LOUISVILLE, Ky. (WAVE) - Oldham County athletes and parents raised their voices in response to a rise in COVID-19 cases across Kentucky.
Dozens of people gathered at Wendell Moore Park in Oldham County on Monday for a ‘Let Us Play’ rally, calling for district leaders to resume winter sports.
“What we’re doing right now is like a movement,” Luke Anderson said. “We’re letting our voices be heard.”
Anderson is used to running the floor as a member of the North Oldham High School basketball team.
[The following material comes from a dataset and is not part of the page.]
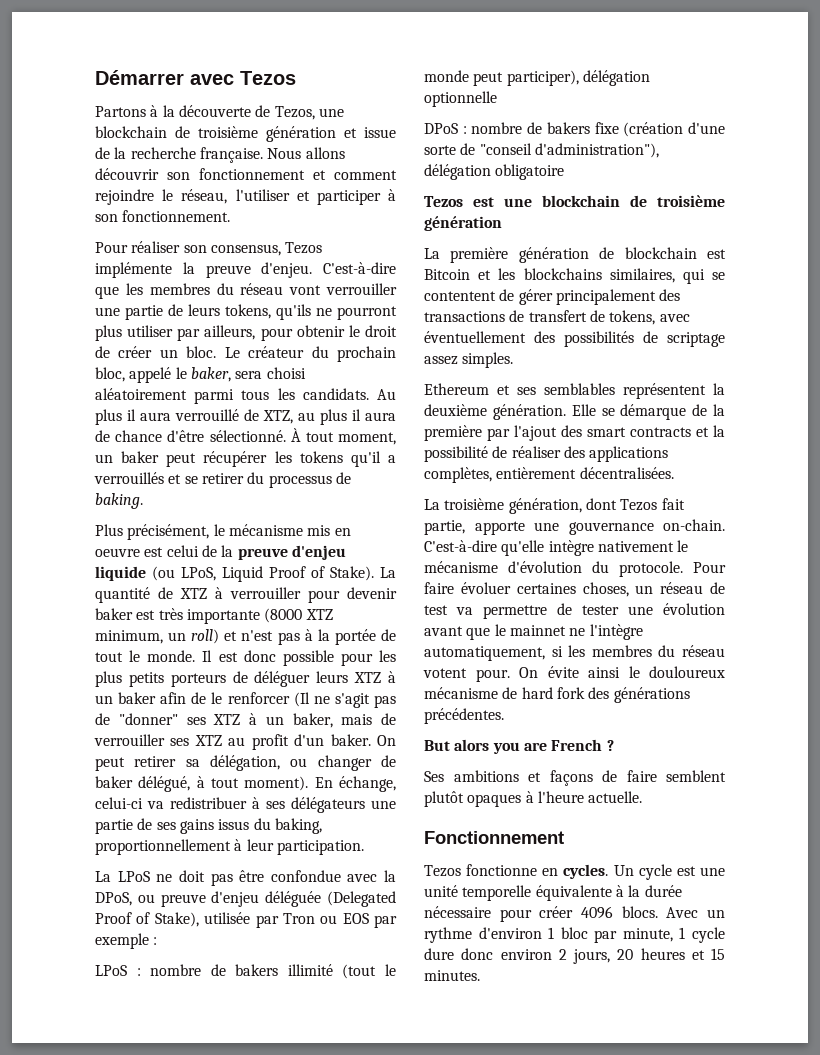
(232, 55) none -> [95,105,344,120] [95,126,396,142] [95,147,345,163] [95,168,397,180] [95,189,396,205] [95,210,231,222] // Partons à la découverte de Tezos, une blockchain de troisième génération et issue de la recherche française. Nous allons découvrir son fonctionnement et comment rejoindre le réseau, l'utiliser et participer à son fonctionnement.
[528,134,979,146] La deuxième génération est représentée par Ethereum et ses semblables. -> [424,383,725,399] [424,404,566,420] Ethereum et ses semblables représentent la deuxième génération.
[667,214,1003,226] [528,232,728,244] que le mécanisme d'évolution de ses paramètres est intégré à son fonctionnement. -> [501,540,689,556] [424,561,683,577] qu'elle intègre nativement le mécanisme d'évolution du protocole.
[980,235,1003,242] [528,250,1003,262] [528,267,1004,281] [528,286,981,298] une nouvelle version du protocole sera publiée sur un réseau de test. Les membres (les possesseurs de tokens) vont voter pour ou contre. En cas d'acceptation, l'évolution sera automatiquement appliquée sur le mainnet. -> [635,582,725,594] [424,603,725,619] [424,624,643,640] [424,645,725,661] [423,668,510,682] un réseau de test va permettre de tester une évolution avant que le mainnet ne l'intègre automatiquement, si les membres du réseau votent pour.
On Monday, he was standing with his teammates to get back on the hardwood.
“[They] keep pushing the weeks back and we just really want to play,” Anderson said.
Anderson and his teammates were joined by several other teams from two county schools.
Anna Gracy and the North Oldham High School cheerleaders built a pyramid of support for their fellow athletes in attendance.
“We’ve been having moments where we get really excited, and we’re like, ‘okay all of this being masked up all the time, being six feet apart has been worth it,’” senior Anna Gracy said. “Now, we get a message a week later and they’re like, ‘Sorry, it’s actually canceled again. We’re actually going into quarantine.’ So, is it really worth it?”
According to a KHSAA spokesperson, Oldham County is one of four Kentucky public school districts that have pushed back winter sports. The other three are Jefferson, Fort Campbell and Fort Knox.
In a statement, Oldham County Communications Director Lori McDowell said, “winter sports have continued to practice, although we put a temporary pause on games. The plan is to resume games Friday, January 15, if we see a steadying of active positive cases in our community. We hope to have a decision on this by tomorrow or Wednesday, but this remains a fluid situation. Our goal remains to complete a full season of games.”
McDowell also said that six Oldham County teams are currently quarantined due to COVID-19.
The students and parents in attendance Monday acknowledged the dangers of the coronavirus, but said they trust school officials to keep them safe if sports can resume.
“We acknowledge how dangerous COVID is, but we would take the right precautions,” senior cheerleader Jasmine Bonaccorso said. “It’s just hard to be able to practice, but not be able to show our community how we can support each other.”